When it comes to actually taking photos, however, there’s no amount of gear that will make me get out and shoot. I have to want to. With the gear half of my desire out of the way, all I have left is myself to fight with. For 2015, I’m attempting to apply the same goals I set up for my writing to my photography and have broken them down as such:
1) Shoot at least twice a week
2) Different locations each time, not coming back for at least a month
3) Share at least one image from each shoot.
4) Stay at the location for as long as I deem necessary so as to not feel rushed.
5) Start taking my camera more places, intentionally, in case an opportunity appears.
These are rougher goals and guidelines than what I established for my wordsmith self, and that’s ok. I have a running list of places I want to shoot and each location requires different coordination in terms of time of day, weather, how long I’m there, how long it takes to get to my final destination, etc. I can’t reasonably expect it to take an hour to shoot at a beach at sunset and take the same amount of time while I hike two miles each way to a waterfall while raining. That’s unrealistic.
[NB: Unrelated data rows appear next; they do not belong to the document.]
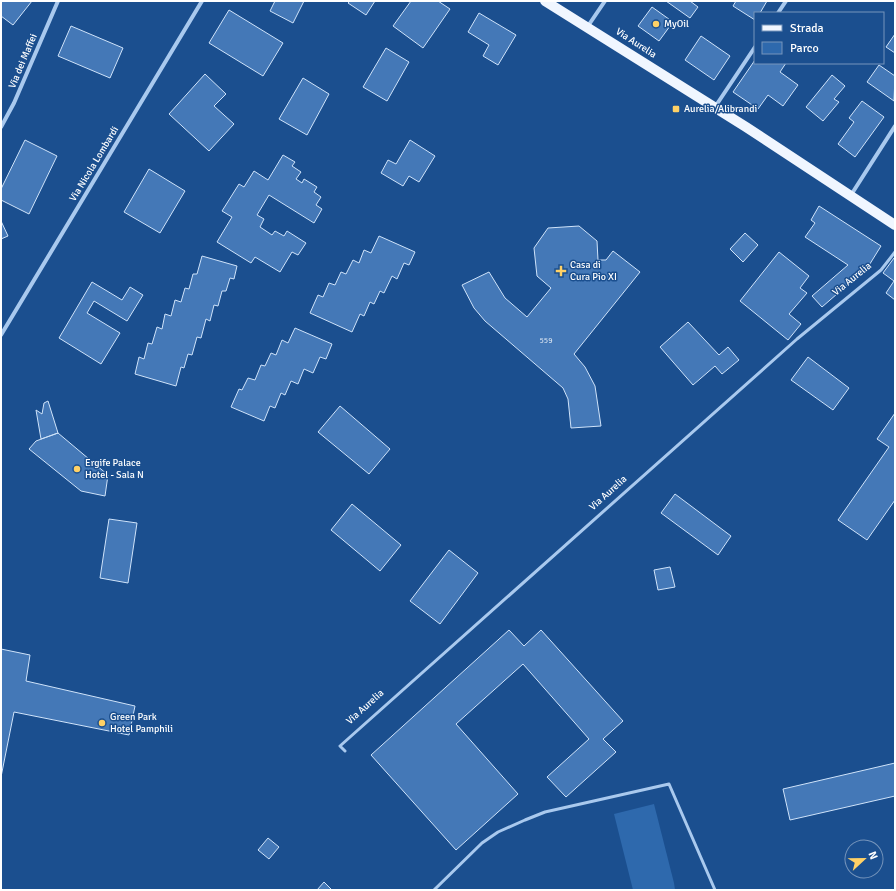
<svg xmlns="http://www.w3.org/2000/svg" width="896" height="891" font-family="Signika,sans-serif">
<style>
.green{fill:#2e69ad}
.building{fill:#4478b7;stroke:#cfe3fa}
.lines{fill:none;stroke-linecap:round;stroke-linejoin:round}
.service{stroke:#a9c9ee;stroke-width:3}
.minor{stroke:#a9c9ee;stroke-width:4}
.primary{stroke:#f0f6ff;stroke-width:10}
.poi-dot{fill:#ffd166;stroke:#1b4f8f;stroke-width:1.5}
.labels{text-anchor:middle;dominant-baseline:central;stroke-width:3;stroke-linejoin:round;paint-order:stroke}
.number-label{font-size:8px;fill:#d0dded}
.poi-label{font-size:10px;fill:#fff;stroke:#1b4f8f;text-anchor:start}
.street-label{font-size:10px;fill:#fff;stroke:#1b4f8f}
</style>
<rect width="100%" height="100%" fill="#1b4f8f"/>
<path class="green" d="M654,804L674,883L675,890H633L614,814Z"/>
<path class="building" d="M1,1H32L13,25L1,16Z
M275,1H304L293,23L270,11Z
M350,1H375L366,15L348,3Z
M411,1H438L450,9L423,48L393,26Z
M666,1H690L698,7L690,18Z
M736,1H767L760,13H755V20L733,6Z
M652,7L673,22L659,41L638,26Z
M229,10L283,43L263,76L209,43Z
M479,13L516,35L498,65L483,56L489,45L468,32Z
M71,26L123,48L110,78L58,56Z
M895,34V53L886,47Z
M701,36L730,56L714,80L685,60Z
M386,48L409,62L387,101L363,87Z
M755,60V63H786L780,72L798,85L783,106L768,95L758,109L733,92Z
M879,65L895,76L894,101L867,82Z
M205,74L226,94L214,106L234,124L209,151L169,114Z
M832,75L845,86L834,99L839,102L823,121L806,107Z
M303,78L329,94L307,135L279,119Z
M862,101L884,117L855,157L838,144L854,122L849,118Z
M25,140L57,156L29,214L1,200V189Z
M410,140L435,156L419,182L409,176L403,186L381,173L388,160L396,164Z
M283,155L295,162L292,166L301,172L296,179L302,183L304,179L317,187L314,192L321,197L316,205L322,209L314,223L269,195L257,215L264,219L260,227L272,235L275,231L284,236L287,231L306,243L298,255L292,252L280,272L255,257L251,263L217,242L232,217L222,211L239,184L244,187L254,171L268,180Z
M149,169L185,191L160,233L124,212Z
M819,206L881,246L868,267L822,307L812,296L848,265L805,237L815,223L811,220Z
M1,221L8,236L1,239Z
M579,226L597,241L598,260H606L613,251L640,272L574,354L585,367L595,386L601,426L571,428L568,399L563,388L485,321L474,308L462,285L489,272L505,298L527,317L551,288L537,276L534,248L548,228Z
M745,233L758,245L743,262L730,249Z
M379,236L415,252L409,265L404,263L397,279L392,276L384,293L380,291L374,304L370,302L364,316L360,314L352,332L310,313L318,295L323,297L329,283L335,285L341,272L346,274L353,260L359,263L364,250L371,253Z
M779,252L809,276L800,288L807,293L789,314L801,324L788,340L740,301Z
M202,256L237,266L234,279L230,278L226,291H222L218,306L214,305L210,321L206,319L201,338L197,337L192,355L188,354L184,368L181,367L176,386L135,374L139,357L144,359L148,343L152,344L157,327L162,329L165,314L171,316L175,300L181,302L185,288L189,289L193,274H197Z
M894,258H895V300L886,293L894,281L883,273Z
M92,282L122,300L130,287L143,295L127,321L94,301L87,313L120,333L101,364L59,338Z
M688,322L719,355L728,347L739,360L722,374L715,366L693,385L660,347Z
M295,328L332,344L326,359L320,357L313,373L304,369L298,384L291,381L285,395L281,393L275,408L270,406L264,421L231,407L239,389L242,390L248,378L255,380L261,365L265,366L271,353L276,355L282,340L288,343Z
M808,357L849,388L833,410L791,380Z
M48,401L58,433L41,439L36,410L42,414L44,403Z
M340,406L390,449L369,474L318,432Z
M895,413V500L867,540L838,520L889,447L877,439Z
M58,433L108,475L105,496L81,491L29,449L36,441Z
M675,494L731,536L718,555L661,513Z
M352,504L401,545L380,571L331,530Z
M109,519L137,523L128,583L100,578Z
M449,550L478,573L440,624L410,601Z
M670,567L675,587L658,590L654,570Z
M509,630L524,646L541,630L623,721L603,739L616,752L566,797L547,777L589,739L523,664L456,724L518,794L456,850L371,755Z
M1,649L30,655L26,681L135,706L129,735L14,712L1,777Z
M895,763V796L790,820L783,789Z
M268,838L279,847L269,859L258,850Z
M324,882L332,890H317Z"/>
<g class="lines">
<path class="service" d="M345,751L340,746L797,339L881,270L895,252
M434,890L482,843L498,832L525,820L545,812L669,784L715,890"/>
<path class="minor" d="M778,13L786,1
M588,26L605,1
M715,107L755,47
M1,127L14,103L58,1
M851,195L895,126
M1,335L202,1"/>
<path class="primary" d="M545,1L746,127L895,225"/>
</g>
<g class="poi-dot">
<circle cx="656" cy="24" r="4"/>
<rect x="672" y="105" width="8" height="8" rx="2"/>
<path d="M559 265h4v4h4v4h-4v4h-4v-4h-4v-4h4z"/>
<circle cx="77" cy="469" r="4"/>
<circle cx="102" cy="723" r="4"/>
</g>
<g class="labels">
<g class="number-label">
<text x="546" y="340">559</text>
</g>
<g class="poi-label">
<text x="664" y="24">MyOil</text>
<text x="684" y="109">Aurelia/Alibrandi</text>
<text x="570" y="265">Casa di<tspan x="570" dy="12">Cura Pio XI</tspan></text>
<text x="85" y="463">Ergife Palace<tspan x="85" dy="12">Hotel - Sala N</tspan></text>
<text x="110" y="717">Green Park<tspan x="110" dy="12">Hotel Pamphili</tspan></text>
</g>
<g class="street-label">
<text transform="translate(636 43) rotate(33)">Via Aurelia</text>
<text transform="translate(23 61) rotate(-67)">Via dei Maffei</text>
<text transform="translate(94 164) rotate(-59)">Via Nicola Lombardi</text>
<text transform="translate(852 279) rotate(-39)">Via Aurelia</text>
<text transform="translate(608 493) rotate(-42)">Via Aurelia</text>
<text transform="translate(365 707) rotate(-42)">Via Aurelia</text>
</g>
</g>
<rect width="896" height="891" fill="none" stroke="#ffffff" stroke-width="4"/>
<rect x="754" y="12" width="130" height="52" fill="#1b4f8f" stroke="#7695bc"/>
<rect x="762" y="25" width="20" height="6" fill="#f0f6ff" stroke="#7695bc"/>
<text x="790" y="32" font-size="12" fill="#ffffff">Strada</text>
<rect x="762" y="42" width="20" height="12" fill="#2e69ad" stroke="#7695bc"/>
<text x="790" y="52" font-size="12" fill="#ffffff">Parco</text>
<g transform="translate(864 859) rotate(68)"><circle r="19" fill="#1b4f8f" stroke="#7695bc"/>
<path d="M0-3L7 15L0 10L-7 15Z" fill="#ffd166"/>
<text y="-6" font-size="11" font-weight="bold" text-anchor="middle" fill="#ffffff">N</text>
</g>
</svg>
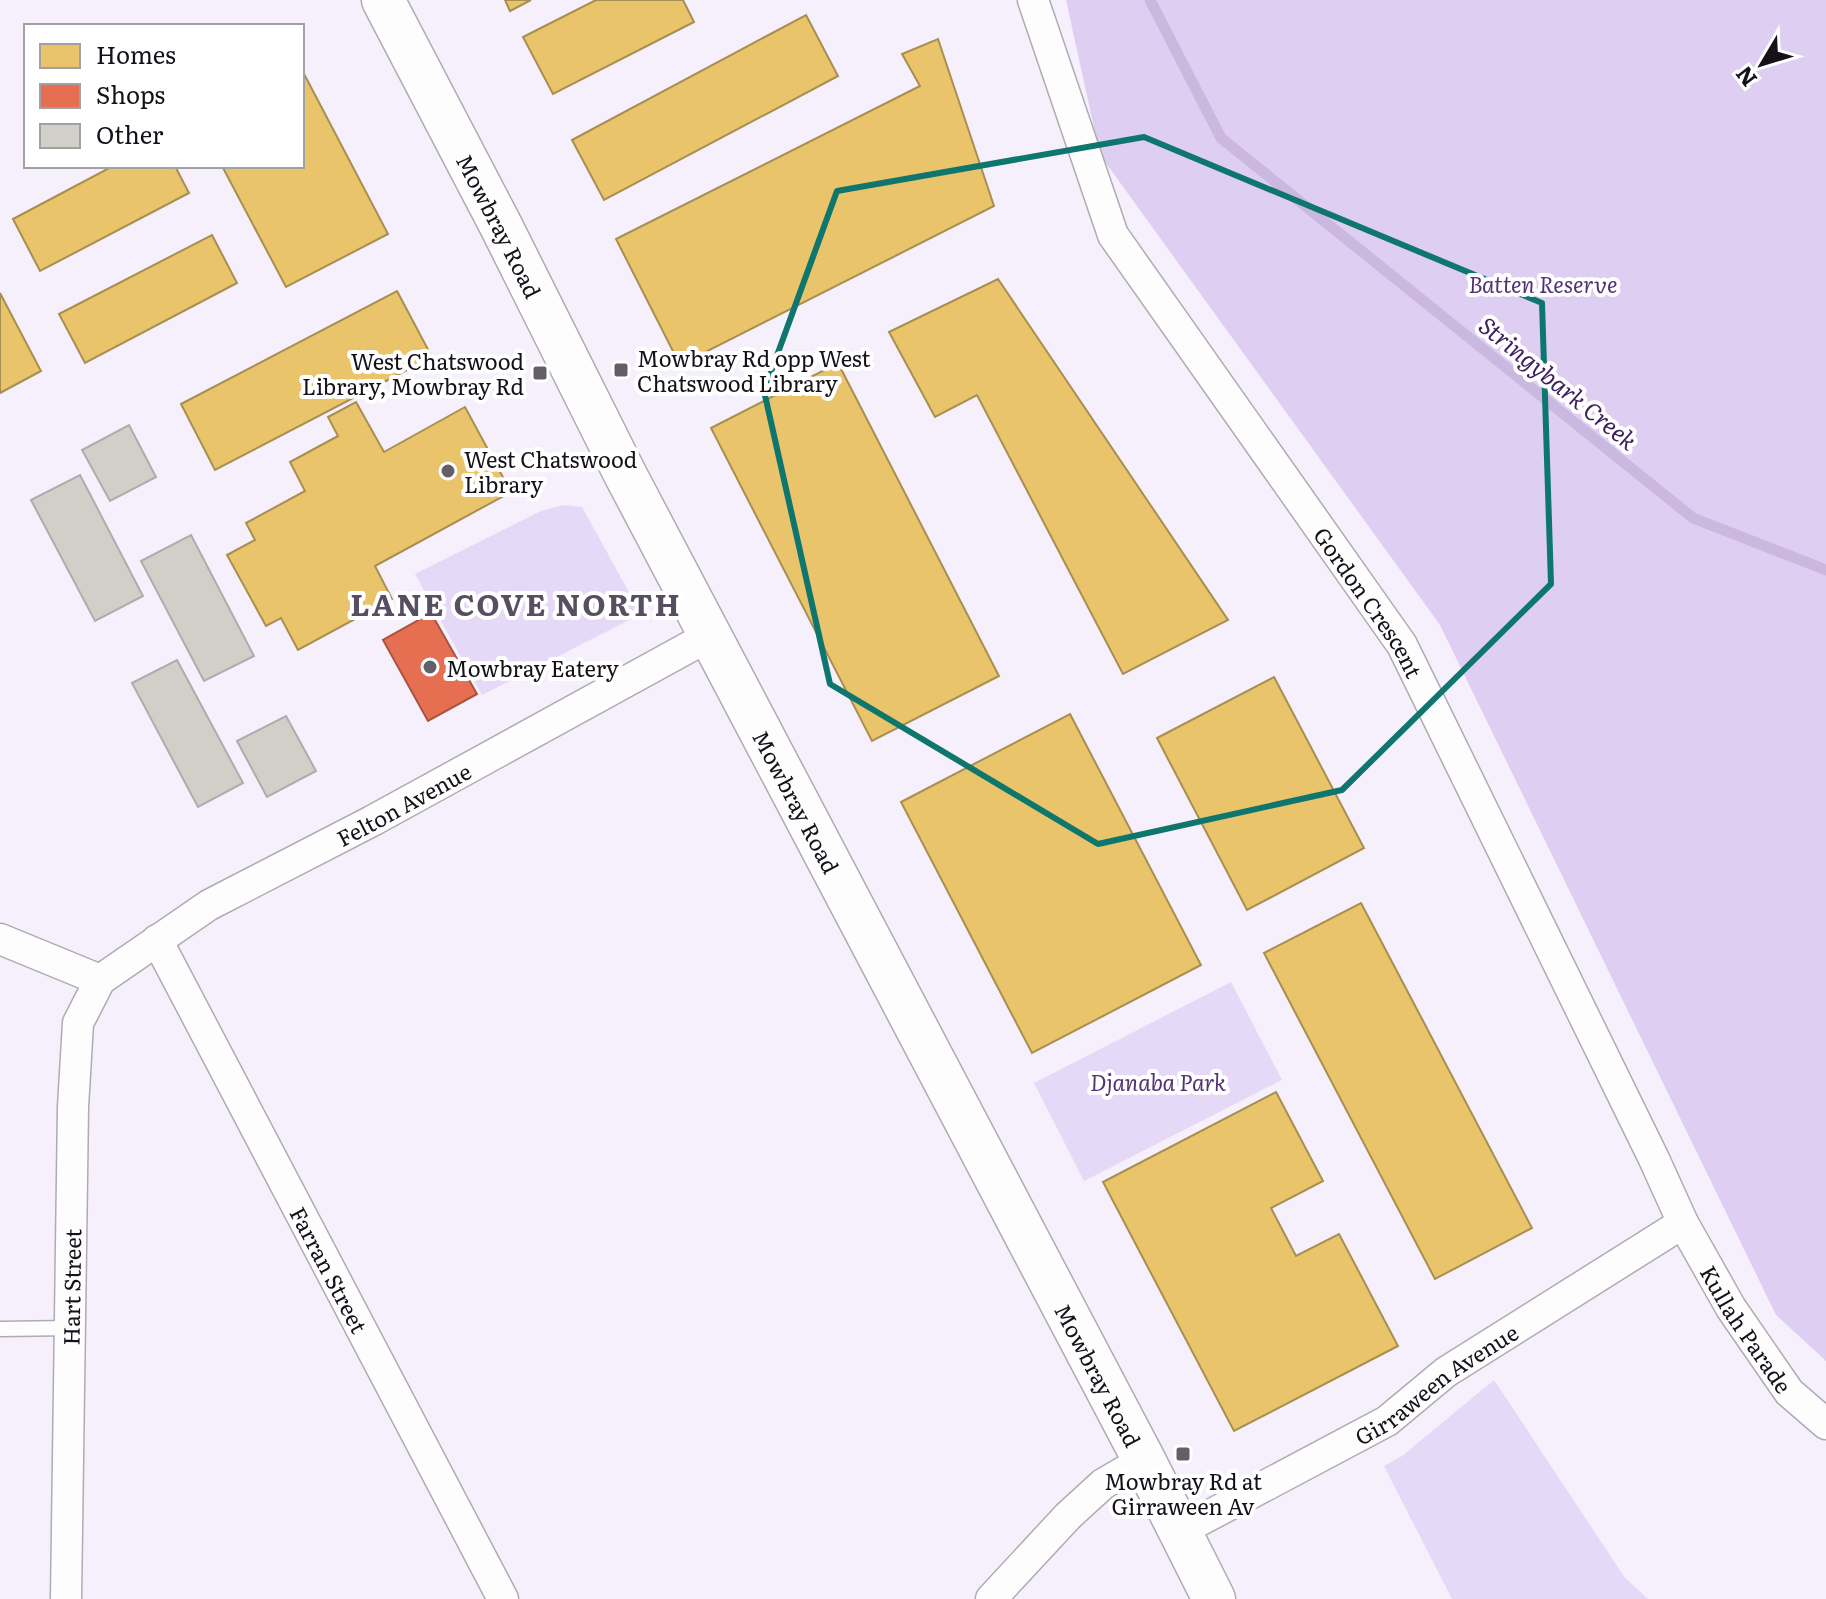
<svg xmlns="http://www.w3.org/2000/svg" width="1826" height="1599" viewBox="0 0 1826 1599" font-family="Literata,serif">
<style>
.green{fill:#e6d8f7}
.forest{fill:#decff2}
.homes{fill:#e9c46a;stroke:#a98e51;stroke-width:2}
.shops{fill:#e76f51;stroke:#a85340;stroke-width:2}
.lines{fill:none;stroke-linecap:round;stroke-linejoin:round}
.stream{stroke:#cab8e1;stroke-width:11}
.building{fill:#d1cfc8;stroke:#aeacad;stroke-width:2}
.service-casing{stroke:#afabb3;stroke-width:17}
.minor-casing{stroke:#afabb3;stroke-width:33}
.secondary-casing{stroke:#afabb3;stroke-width:45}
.service{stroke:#fefdfe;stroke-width:14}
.minor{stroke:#fefdfe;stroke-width:30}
.secondary{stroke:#fefdfe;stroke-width:42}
.marked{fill:none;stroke:#0f766e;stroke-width:6;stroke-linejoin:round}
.poi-dot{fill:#635f67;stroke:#fff;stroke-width:3}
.labels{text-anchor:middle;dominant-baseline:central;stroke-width:8;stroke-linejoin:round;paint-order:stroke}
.street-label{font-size:22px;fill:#141118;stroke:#fff}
.park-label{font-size:22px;font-style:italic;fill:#523273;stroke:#fff}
.poi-label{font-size:22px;fill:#141118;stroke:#fff;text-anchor:start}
.water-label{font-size:24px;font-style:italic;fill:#3f1e5d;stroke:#fff}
.district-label{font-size:30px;font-weight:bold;letter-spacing:2px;fill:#564e61;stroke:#fff}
</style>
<rect width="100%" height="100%" fill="#f5f0fb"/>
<!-- green -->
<g class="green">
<path d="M 563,505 L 582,507 L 641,614 L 482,695 L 415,574 L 541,511 Z"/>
<path d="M 1231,982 L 1282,1080 L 1084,1181 L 1034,1083 Z"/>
<path d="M 1494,1380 L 1625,1578 L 1648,1599 L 1452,1599 L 1384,1466 L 1402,1456 Z"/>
</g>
<!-- forest -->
<path class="forest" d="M 1066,0 L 1826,0 L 1826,1361 L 1776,1315 L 1440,625 L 1100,155 Z"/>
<!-- homes -->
<g class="homes">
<path d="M 505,0 L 531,0 L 510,11 Z"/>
<path d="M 596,0 L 683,0 L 694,22 L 553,94 L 523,37 Z"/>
<path d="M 806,15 L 838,76 L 604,200 L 572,140 Z"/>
<path d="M 938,39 L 994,206 L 680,365 L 616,239 L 920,86 L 902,54 Z"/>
<path d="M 302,70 L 388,234 L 286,287 L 222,166 L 302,166 Z"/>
<path d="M 113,166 L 175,166 L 189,193 L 40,271 L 13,219 Z"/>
<path d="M 212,235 L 237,283 L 85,363 L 59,314 Z"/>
<path d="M 998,279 L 1228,620 L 1123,674 L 977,395 L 935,417 L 889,332 Z"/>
<path d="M 397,291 L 432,357 L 215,470 L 181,404 Z"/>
<path d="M 0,293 L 41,371 L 0,393 Z"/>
<path d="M 838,363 L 999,676 L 872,741 L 711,428 Z"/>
<path d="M 356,402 L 384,452 L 465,407 L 511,492 L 375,566 L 392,599 L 298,650 L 281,618 L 266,626 L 227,555 L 255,540 L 246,523 L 305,491 L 290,462 L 338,436 L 328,417 Z"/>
<path d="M 1274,677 L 1364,848 L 1247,910 L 1157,738 Z"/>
<path d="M 1070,714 L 1201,965 L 1032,1053 L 901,802 Z"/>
<path d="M 1361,903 L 1532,1228 L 1435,1279 L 1264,953 Z"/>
<path d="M 1276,1092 L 1323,1181 L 1271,1208 L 1296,1256 L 1339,1234 L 1398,1346 L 1234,1431 L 1103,1182 Z"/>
</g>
<!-- shops -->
<path class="shops" d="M 431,613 L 477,694 L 428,721 L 383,640 Z"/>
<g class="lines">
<!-- stream -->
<path class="stream" d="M 1150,0 L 1221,138 L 1693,518 L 1826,570"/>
</g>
<!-- building -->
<g class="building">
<path d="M 129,425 L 156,477 L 110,501 L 82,450 Z"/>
<path d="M 80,475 L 143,596 L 95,621 L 31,500 Z"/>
<path d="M 191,535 L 254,656 L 204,681 L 141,561 Z"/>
<path d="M 177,660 L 243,783 L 198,807 L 132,683 Z"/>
<path d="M 286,716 L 316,771 L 267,797 L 237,741 Z"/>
</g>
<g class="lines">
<defs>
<path id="service" d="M 0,1329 L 71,1328"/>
<g id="minor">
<path id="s1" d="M 1033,0 L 1113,235 L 1402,645 L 1654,1159 L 1683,1223 L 1731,1308 L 1789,1392 L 1826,1424"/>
<path d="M 0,939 L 100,980"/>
<path id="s2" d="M 157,940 L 503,1599"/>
<path id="s3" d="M 1180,1531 L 1387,1421 L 1446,1372 L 1683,1223"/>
<path id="s4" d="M 66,1599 L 73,1107 L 78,1023 L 100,980 L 209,905 L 372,821 L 711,635"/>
<path d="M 991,1599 L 1068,1516 L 1103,1484 L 1144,1460"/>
</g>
<g id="secondary">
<path id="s5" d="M 383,0 L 501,226 L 625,474 L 1144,1460 L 1214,1599"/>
</g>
</defs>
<!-- service casing -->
<use href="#service" class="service-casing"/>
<!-- minor casing -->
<use href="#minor" class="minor-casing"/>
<!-- secondary casing -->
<use href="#secondary" class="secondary-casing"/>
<!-- service -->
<use href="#service" class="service"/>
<!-- minor -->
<use href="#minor" class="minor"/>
<!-- secondary -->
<use href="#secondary" class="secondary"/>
</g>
<!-- marked area -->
<path class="marked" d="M 1144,137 L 1542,303 L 1551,584 L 1342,790 L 1098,844 L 830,684 L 764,391 L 837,191 Z"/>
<!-- markers -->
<g class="poi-dot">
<rect x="613" y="362" width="16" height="16" rx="4"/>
<rect x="532" y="365" width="16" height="16" rx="4"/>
<circle cx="448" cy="471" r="8"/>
<circle cx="430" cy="667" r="8"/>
<rect x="1175" y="1446" width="16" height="16" rx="4"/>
</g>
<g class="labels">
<!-- street labels -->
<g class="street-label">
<text stroke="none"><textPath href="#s5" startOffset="254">Mowbray Road</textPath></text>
<text stroke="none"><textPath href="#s1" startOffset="696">Gordon Crescent</textPath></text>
<text stroke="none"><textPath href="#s5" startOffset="902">Mowbray Road</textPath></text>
<text stroke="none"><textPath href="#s4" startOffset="976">Felton Avenue</textPath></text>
<text stroke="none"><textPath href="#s2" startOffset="372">Farran Street</textPath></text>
<text stroke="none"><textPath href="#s4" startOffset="312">Hart Street</textPath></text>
<text stroke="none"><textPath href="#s1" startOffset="1516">Kullah Parade</textPath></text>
<text stroke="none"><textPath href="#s5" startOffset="1550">Mowbray Road</textPath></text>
<text stroke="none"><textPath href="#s3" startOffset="296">Girraween Avenue</textPath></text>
</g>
<!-- park labels -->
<g class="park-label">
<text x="1543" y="283">Batten Reserve</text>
<text x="1158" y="1081">Djanaba Park</text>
</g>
<!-- poi labels -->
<g class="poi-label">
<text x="637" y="357">Mowbray Rd opp West<tspan x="637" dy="25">Chatswood Library</tspan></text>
<text x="524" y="360" text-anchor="end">West Chatswood<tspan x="524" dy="25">Library, Mowbray Rd</tspan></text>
<text x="464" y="458">West Chatswood<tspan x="464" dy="25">Library</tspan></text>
<text x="446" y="667">Mowbray Eatery</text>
<text x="1183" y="1480" text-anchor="middle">Mowbray Rd at<tspan x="1183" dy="25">Girraween Av</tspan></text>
</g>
<!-- water labels -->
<g class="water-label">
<text transform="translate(1559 382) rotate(39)">Stringybark Creek</text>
</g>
<!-- district labels -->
<g class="district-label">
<text x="516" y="603">LANE COVE NORTH</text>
</g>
</g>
<!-- legend -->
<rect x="24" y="24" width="280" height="144" fill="#ffffff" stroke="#a1a0a3" stroke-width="2"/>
<rect x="40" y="44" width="40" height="24" fill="#e9c46a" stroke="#a1a0a3" stroke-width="2"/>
<text x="96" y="64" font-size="24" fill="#141118">Homes</text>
<rect x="40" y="84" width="40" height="24" fill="#e76f51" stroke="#a1a0a3" stroke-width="2"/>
<text x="96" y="104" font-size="24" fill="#141118">Shops</text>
<rect x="40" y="124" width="40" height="24" fill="#d1cfc8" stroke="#a1a0a3" stroke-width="2"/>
<text x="96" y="144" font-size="24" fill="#141118">Other</text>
<!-- north arrow -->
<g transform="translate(1762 64) rotate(232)" stroke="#ffffff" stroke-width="6" paint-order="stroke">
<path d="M0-6L14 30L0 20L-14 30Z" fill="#141118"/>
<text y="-12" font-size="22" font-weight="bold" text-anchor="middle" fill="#141118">N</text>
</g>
</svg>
I think a lot of my shooting will end up on the weekends, as during the week, I am working a day job so my possible options will typically be limited to sunsets and night-time photography such as shooting the stars. I’m all right with that. I shoot over the weekend while I was in California and got some great photos. After work yesterday, I ran out and shot a sunset at the beach and got more great photos. I could have just as easily stayed home after work because I was certainly tired, but I knew that it wouldn’t take that long, and I really just need to do it and stop complaining.
If I ever want to make this something I do more regularly and possibly make money from, I need to work at it more. Same with writing. If I ever want to make something of it, I need to keep at it. No one becomes famous overnight (unless you go viral on the Internet, but even then that’s not really fame).